Figure 1.

Caml-deleted Eμ-Myc lymphoma cell lines display impaired proliferation and apoptotic hallmarks. (a) Growth curves for Eμ-Myc;Cre-ER;Caml^fl/fl, Caml^fl/+, or Caml^+/+ lymphoma cell lines treated with vehicle (EtOH) or 4-OHT. Live cells were counted at 24 h intervals by flow cytometry. (b) Loss of CAML protein in 4-OHT-treated Eμ-Myc;Cre-ER;Caml-floxed lymphoma cell lines. Lysates were collected from parallel cultures of a at 48 h, and CAML expression was analyzed by western blot. (c) Apoptotic nuclear condensation observed by Hoechst 33342 staining of 4-OHT-treated E2409 and ECF cells.

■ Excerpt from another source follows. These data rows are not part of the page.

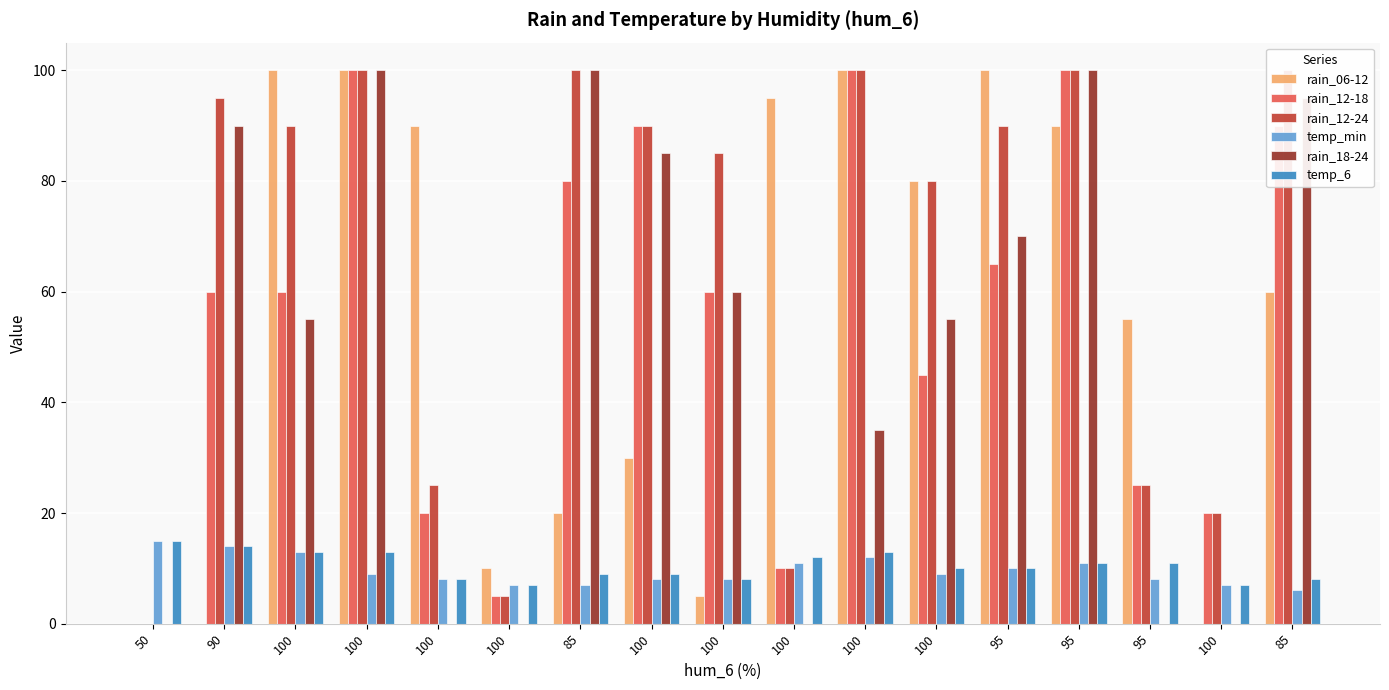

Rank the series by their maximum value, from lowest to highest.

temp_min, temp_6, rain_06-12, rain_12-18, rain_12-24, rain_18-24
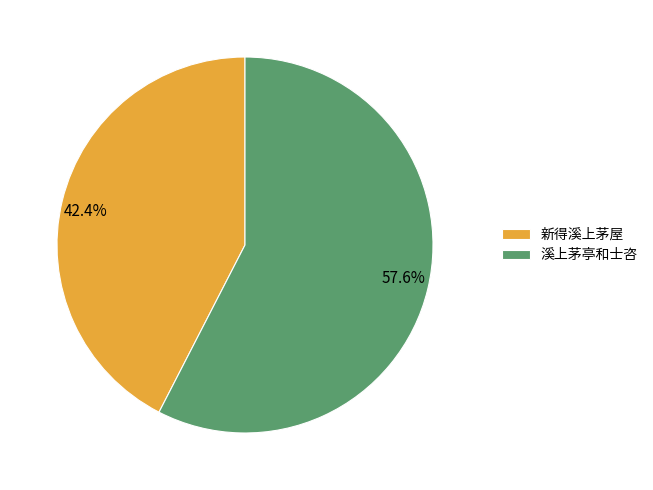

Count the number of slices in the pie.

2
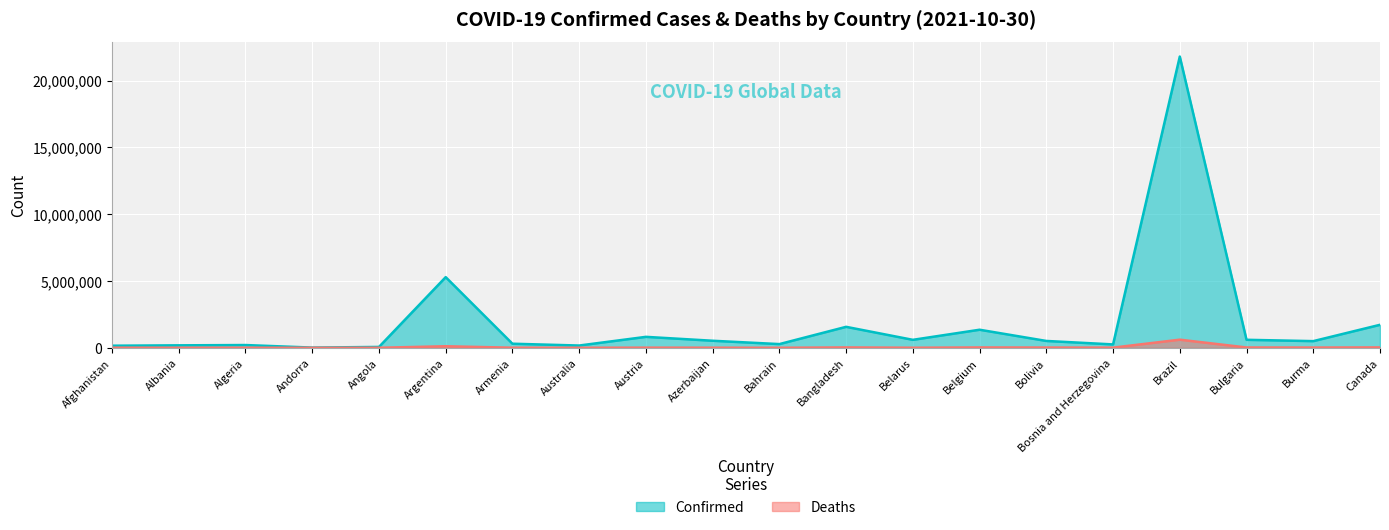

What is the difference between the highest and lowest values at Bulgaria?

574327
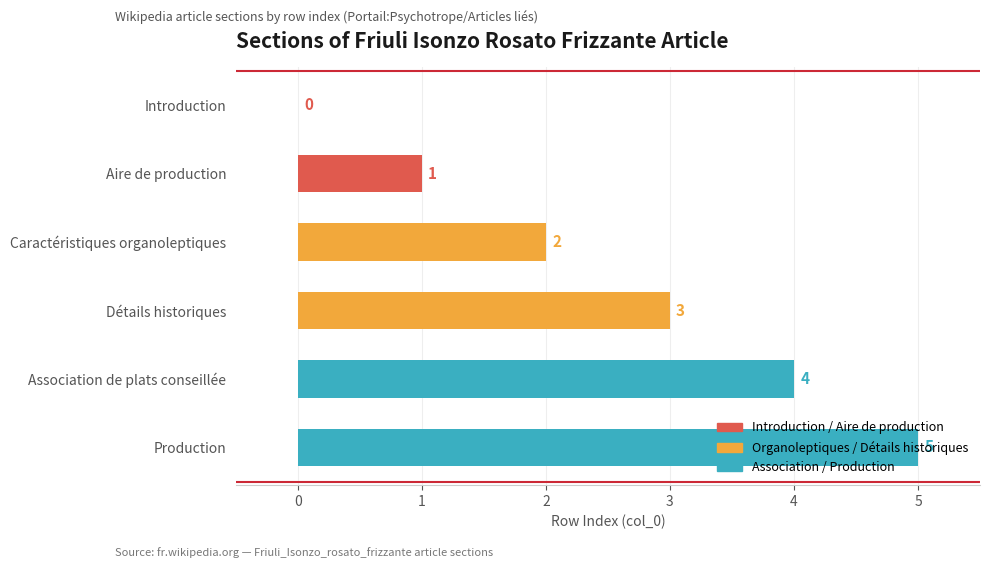

Which category has the highest value across all series?

Production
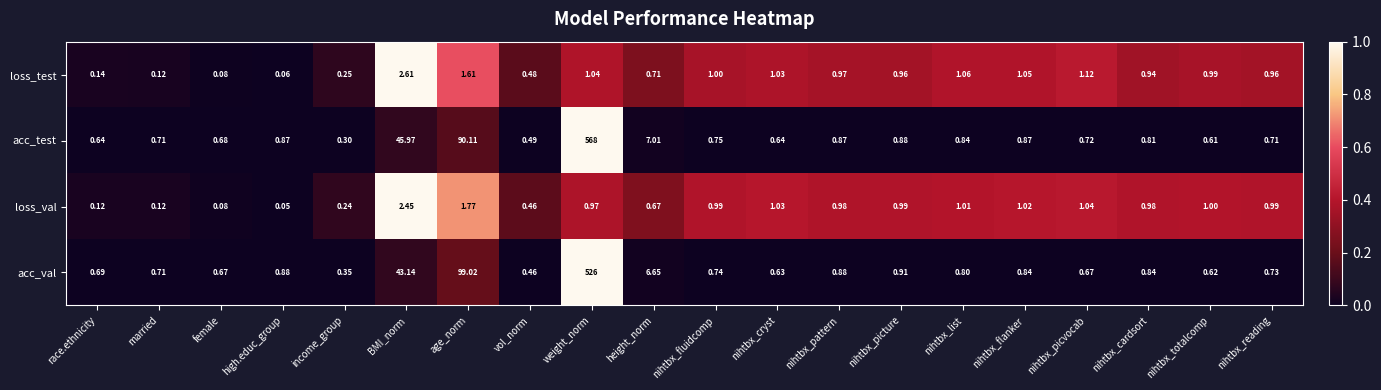

At which category does the chart reach its minimum across all series?

high.educ_group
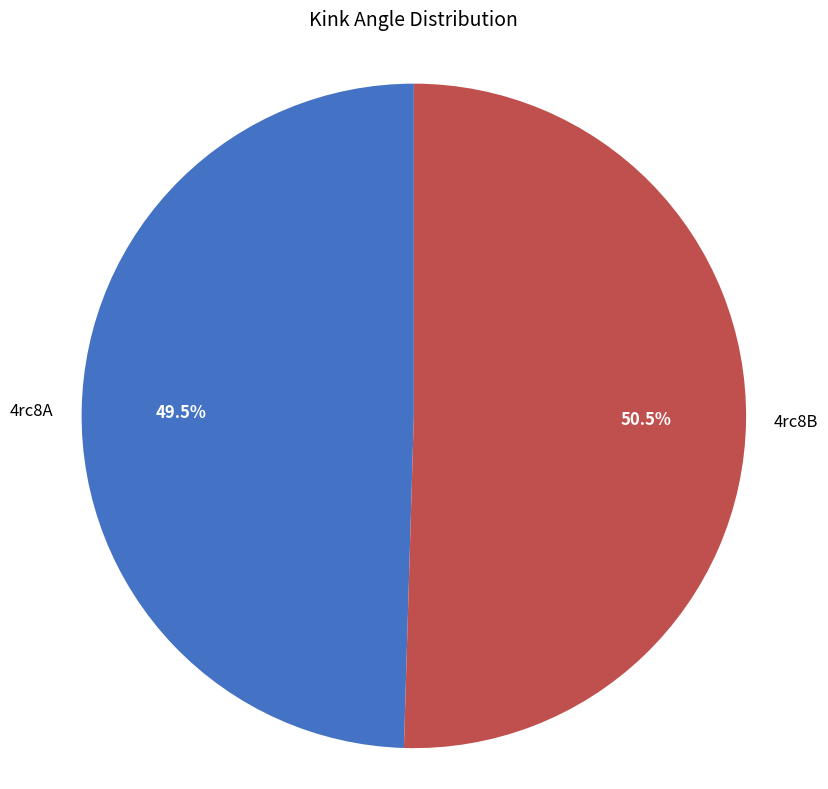

Is there a majority slice in this chart?

Yes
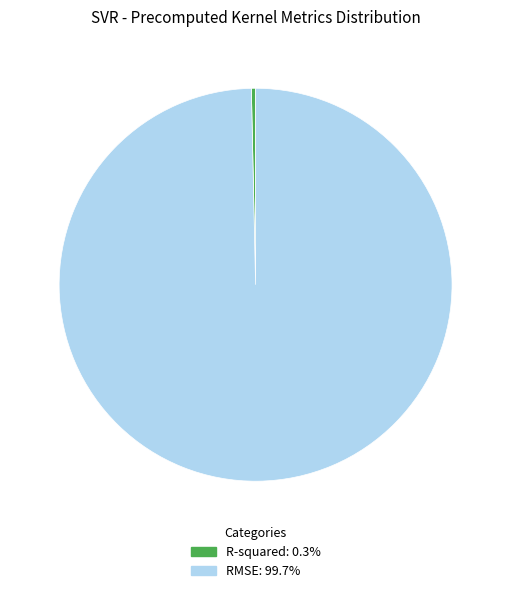

Which category has the smallest portion of the pie?

R-squared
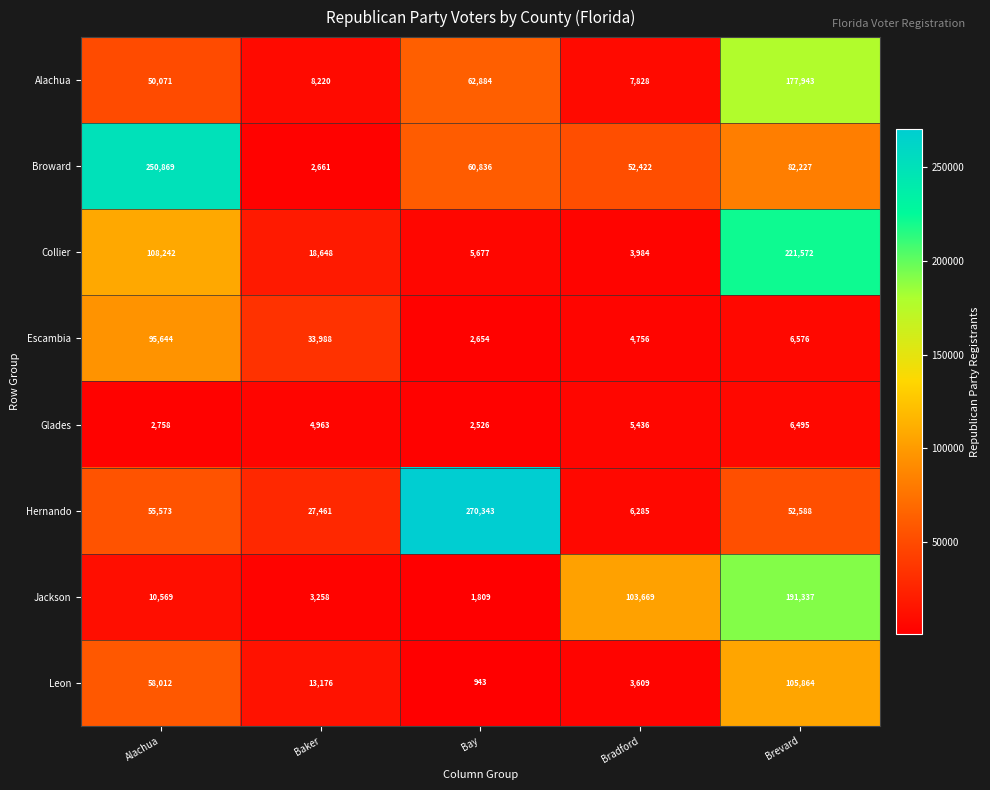

Between Alachua and Brevard, which series saw the biggest shift?

Jackson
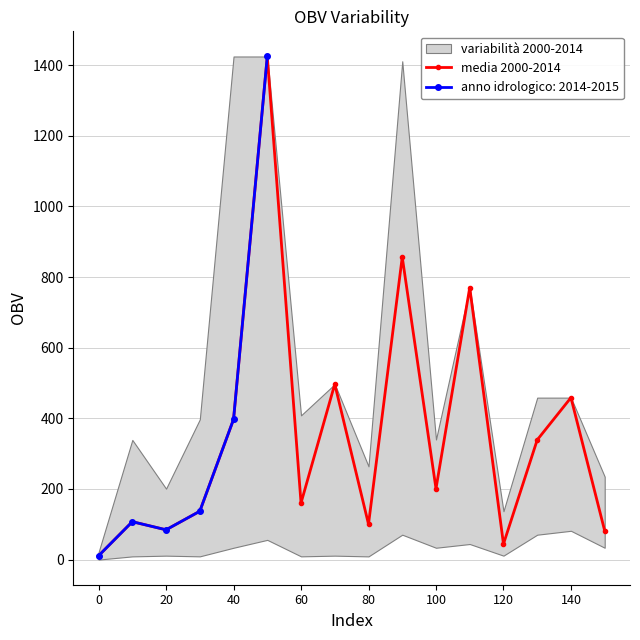

True or false: media 2000-2014 has a value of 100.1 at 80.

True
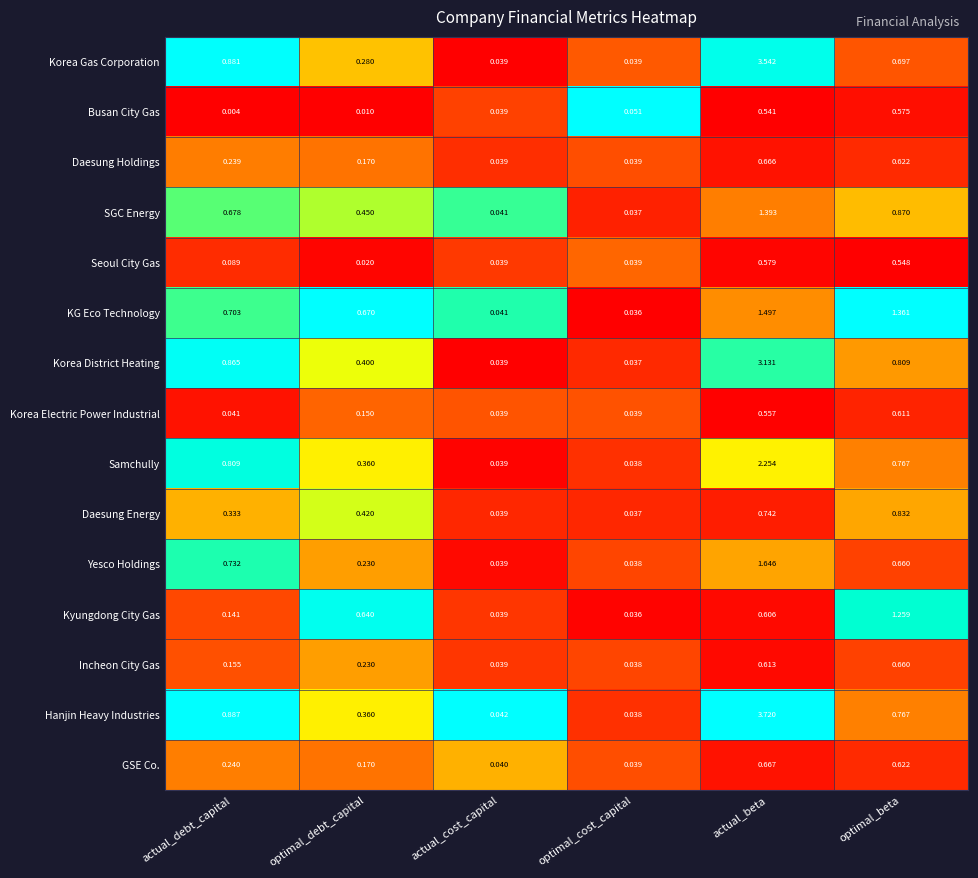

At which category does the chart reach its minimum across all series?

actual_debt_capital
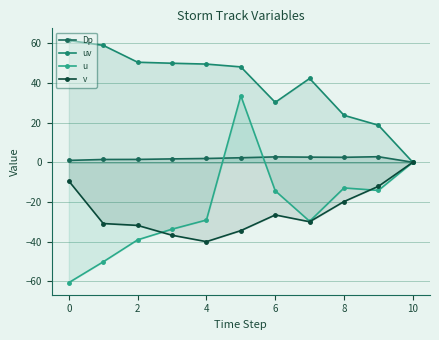

How many values in the uv series are below 48?

5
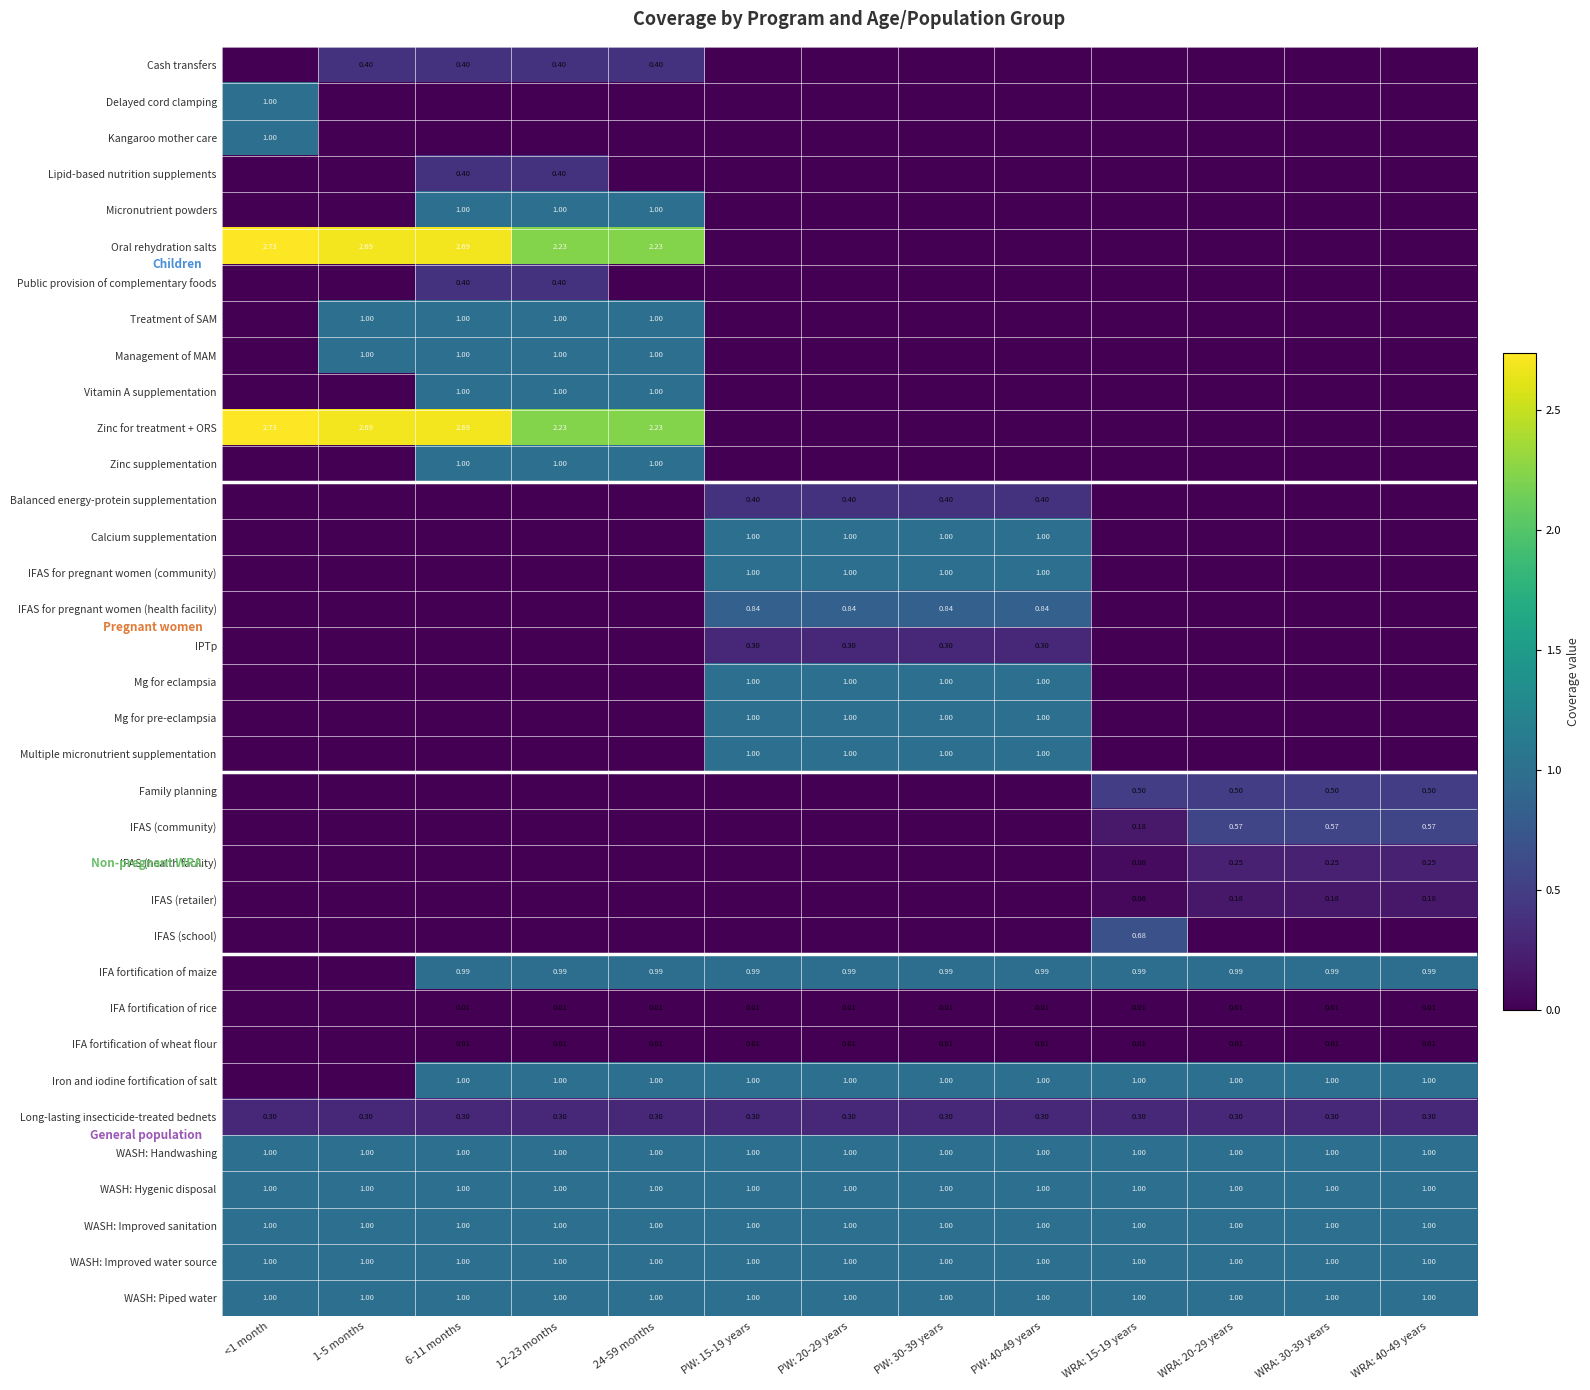

Is the value of Cash transfers at 24-59 months greater than the value of IFAS (health facility) at WRA: 30-39 years?

Yes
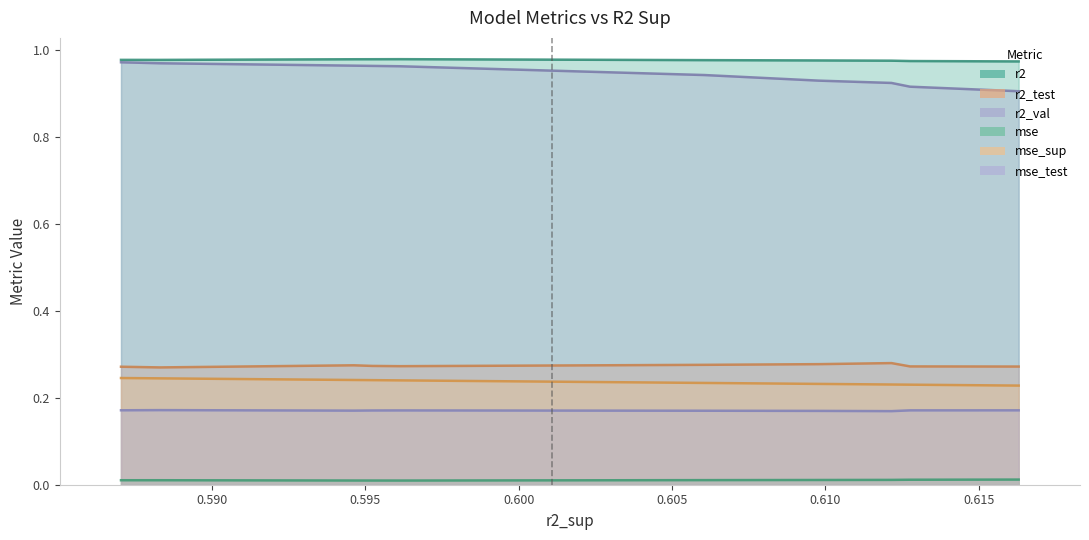

True or false: r2 and mse_sup cross at least once.

False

Scale bar=10 μm (d) DNA laddering in apoptotic 4-OHT-treated cells, with rescue by pan-caspase inhibitor treatment (Q-VD-OPh, 5 μM). (e) Staining with annexin V and propidium iodide (PI) indicate apoptotic cell death in Caml-deleted cells. Eμ-Myc;Cre-ER;Caml^fl/fl (E2409) cell line was treated with vehicle (EtOH) or 4-OHT, and samples were stained at 24 and 96 h with annexin V-Cy5 and PI. (f) Live cells (annexin V-negative and PI-negative) declined over time following 4-OHT treatment of Eμ-Myc;Cre-ER;Caml^fl/fl cell lines compared with vehicle control. Values are mean±S.E.M. of three independent replicates. Statistical differences between EtOH and 4-OHT treatments, for each time point starting at 72 h, are denoted by ‘ns’ for not significant, *P<0.05, **P<0.01, and ***P<0.001.